Einige Benutzertipps für Speicherkarten
Der Markt für Speicherkarten kann überwältigend sein, und es gibt einige Feinheiten, die du im Hinterkopf behalten solltest:
1. Kompatibilität: Nicht alle Geräte unterstützen jede Geschwindigkeitsklasse. Ein Gerät, das nur Class 4 unterstützt, kann mit Class 10-Karten oftmals nichts anfangen.
2. Markenwahl: Es mag verlockend sein, besonders günstige No-Name-Speicherkarten zu kaufen, aber Vorsicht: Diese Karten sind häufig langsamer als versprochen oder – schlimmer noch – sie weisen Datenfehler auf. Setze auf bewährte Marken wie SanDisk, Samsung oder Kingston.
3. Die richtige Kapazität: Geschwindigkeit ist nicht alles. Überlege, wie viel Speicher du wirklich brauchst. Eine kleine 4-GB-Karte mag für einfache Aufgaben ausreichen, aber bei hochauflösenden Videos oder Fotos wirst du sie schnell vollstopfen.
4. Langlebigkeit und Pflege: Speicherkarten sind robuster, als man denkt, aber nicht unkaputtbar. Schütze sie vor Wasser, extremen Temperaturen und magnetischen Feldern.

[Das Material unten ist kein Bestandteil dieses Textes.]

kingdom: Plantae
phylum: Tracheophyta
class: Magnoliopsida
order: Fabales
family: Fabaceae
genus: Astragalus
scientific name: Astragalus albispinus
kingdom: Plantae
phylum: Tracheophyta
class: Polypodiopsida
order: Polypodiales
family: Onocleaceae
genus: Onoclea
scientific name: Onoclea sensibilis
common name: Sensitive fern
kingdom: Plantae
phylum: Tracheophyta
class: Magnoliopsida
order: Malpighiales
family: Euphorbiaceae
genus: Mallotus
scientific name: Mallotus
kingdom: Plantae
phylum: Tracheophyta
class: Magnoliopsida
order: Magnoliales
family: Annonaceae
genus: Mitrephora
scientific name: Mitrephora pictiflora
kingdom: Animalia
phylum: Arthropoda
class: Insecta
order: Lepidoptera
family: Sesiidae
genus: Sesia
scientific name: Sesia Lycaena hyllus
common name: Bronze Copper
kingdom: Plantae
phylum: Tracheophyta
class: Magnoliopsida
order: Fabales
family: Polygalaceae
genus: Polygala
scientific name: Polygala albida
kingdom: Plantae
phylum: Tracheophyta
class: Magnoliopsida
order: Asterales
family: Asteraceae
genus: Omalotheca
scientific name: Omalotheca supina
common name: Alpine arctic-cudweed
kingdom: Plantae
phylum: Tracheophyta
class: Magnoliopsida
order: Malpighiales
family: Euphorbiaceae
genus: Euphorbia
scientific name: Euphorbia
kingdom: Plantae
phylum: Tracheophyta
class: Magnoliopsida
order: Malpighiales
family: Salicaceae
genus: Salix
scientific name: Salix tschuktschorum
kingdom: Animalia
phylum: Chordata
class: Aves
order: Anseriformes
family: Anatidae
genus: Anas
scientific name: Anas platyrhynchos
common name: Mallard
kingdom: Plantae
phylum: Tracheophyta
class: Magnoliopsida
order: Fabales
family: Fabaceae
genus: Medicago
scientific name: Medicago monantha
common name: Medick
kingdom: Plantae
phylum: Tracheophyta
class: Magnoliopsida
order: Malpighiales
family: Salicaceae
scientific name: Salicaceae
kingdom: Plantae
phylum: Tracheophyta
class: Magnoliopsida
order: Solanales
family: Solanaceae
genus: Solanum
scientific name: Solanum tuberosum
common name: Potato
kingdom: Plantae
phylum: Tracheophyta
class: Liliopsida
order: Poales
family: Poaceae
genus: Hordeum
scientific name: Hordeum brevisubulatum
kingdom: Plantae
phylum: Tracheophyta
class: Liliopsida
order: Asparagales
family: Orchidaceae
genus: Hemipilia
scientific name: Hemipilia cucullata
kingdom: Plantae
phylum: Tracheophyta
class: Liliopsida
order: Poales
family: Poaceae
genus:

Abschließendes Fazit: Brauche ich wirklich eine Class 4?
Die Antwort auf diese Frage ist – natürlich – ein klares "Es kommt darauf an". Für die alltägliche Nutzung in älteren Geräten oder weniger anspruchsvollen Anwendungen ist Class 4 noch immer eine brauchbare Wahl. Aber wenn du heute eine neue Speicherkarte kaufen möchtest und planst, sie für anspruchsvollere Aufgaben wie 4K-Videos, Gaming oder schnelle Fotoaufnahmen zu verwenden, ist eine Karte mit höheren Geschwindigkeitsklassen eine wesentlich bessere Option.
Solltest du dir eine Erinnerung mitnehmen, dann diese: Speicherkarten sind keine Modeaccessoires. Ihre "Leistung" sollte primär zu deinem Bedarf und Budget passen – und nicht zu einem verschärften Tech-Wettrüsten.
Und wenn das nächste Mal jemand fragt, was eigentlich "Class 4" bedeutet, kannst du mit einem wissenden Lächeln (und dieser Erklärung!) kontern.